-------- RECORDS SHOWN --------

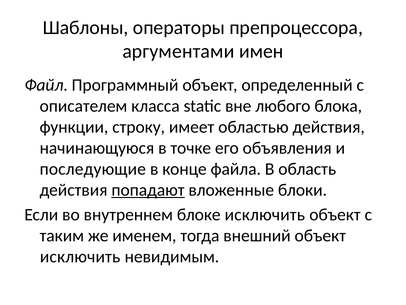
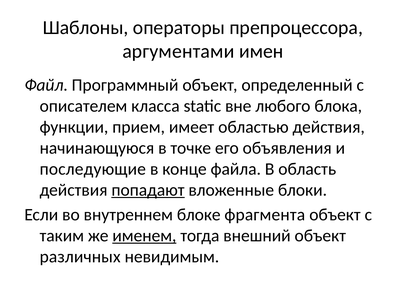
строку: строку -> прием
блоке исключить: исключить -> фрагмента
именем underline: none -> present
исключить at (80, 256): исключить -> различных
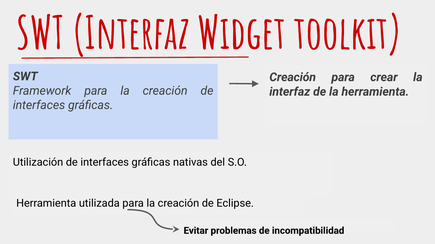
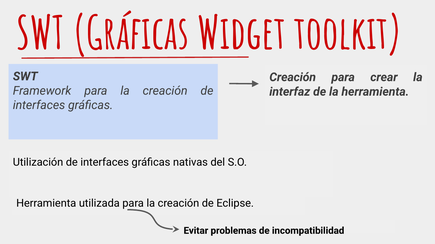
SWT Interfaz: Interfaz -> Gráficas
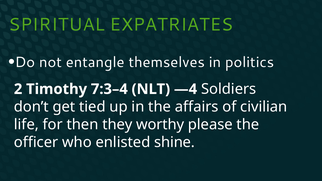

--------

* **STATED EXERCISE**
Reproduce every difference line from all the entries above without changing anything, and leave the pictures out of your answer.

* **EXERCISE ANSWER**
строку: строку -> прием
блоке исключить: исключить -> фрагмента
именем underline: none -> present
исключить at (80, 256): исключить -> различных
SWT Interfaz: Interfaz -> Gráficas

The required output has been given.